Our technicians and scale-up chemists work side-by-side during campaign launches. Deviations from normal operating envelopes, signaled by rising viscosity or incomplete reactions, trigger hands-on troubleshooting as opposed to waiting for batch-end results. Advances in column packing materials and vacuum drying cycles stemmed from these field-level observations rather than external consultancy or template fixes.
Demand for specialized pyridine compounds like 3,6-dibromo-2-pyridinecarboxaldehyde reflects sweeping changes in pharmaceutical, agrochemical, and materials science projects. Since we manufacture this and related compounds, requests for documentation now routinely run the gamut from extended impurity profiles to full toxicological readouts. Our capabilities expanded each quarter to meet data-backed customer project requirements, emphasizing traceability from raw materials through final shipment.
We tracked increased requests for low-residual-metal variants, following transitions in green chemistry and metal-catalyst minimization efforts. In response, filtering systems were overhauled and dedicated glassware assigned, eliminating prior risks of nickel or iron traces leaching into sensitive intermediate lots. Environmental compliance extends beyond documentation—daily emissions monitoring and water treatment upgrades answer direct regulatory feedback and our own standards.
Shifts in end-use application inspire us to share knowledge: a sharp upturn in bromo-pyridyl scaffolds in enzyme-modulator design, electronic device fabrication, and photochemical processes have all led to new formulation and shipment priorities. Real-time visibility into where and how these products drive discovery lets us make changes grounded in actual chemical behavior, not abstractions.

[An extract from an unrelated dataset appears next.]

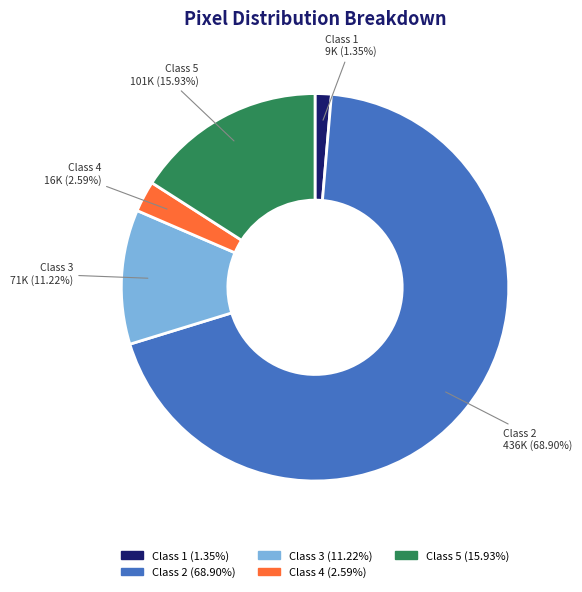

To the nearest percent, what percentage of the pie is Class 3?

11%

All efforts with 3,6-dibromo-2-pyridinecarboxaldehyde circle back to direct experience: weighing each bromination, checking column progress, investigating off-odors in remote shipments, refining every aspect through multidisciplinary input. The work doesn’t end at the plant wall. Customer questions lead to new sampling routines, unanticipated uses send us to the lab bench to test new storage materials, and industry challenges encourage new safety checklists. Our chemists and operators see the product through each phase, measuring not just by technical compliance but also by how reliably it fits its end-task.
By blending hands-on operational history with technical rigor, we keep raising both product and process to meet the evolving needs of research, industry, and manufacturing partnership. 3,6-dibromo-2-pyridinecarboxaldehyde, in our daily workflow, is never just a specification. It’s a concrete commitment, measured by every successful batch, audit, and application use report.